Your goal — Return the text of each line in the data below verbatim, with no changes.

Task material —

# # # # #

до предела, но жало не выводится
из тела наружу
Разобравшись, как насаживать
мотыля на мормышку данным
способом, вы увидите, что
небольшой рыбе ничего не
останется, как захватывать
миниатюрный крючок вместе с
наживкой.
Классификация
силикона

# # # # #

Expected answer —
до предела, но жало не выводится
из тела наружу
Разобравшись, как насаживать
мотыля на мормышку данным
способом, вы увидите, что
небольшой рыбе ничего не
останется, как захватывать
миниатюрный крючок вместе с
наживкой.
Классификация
силикона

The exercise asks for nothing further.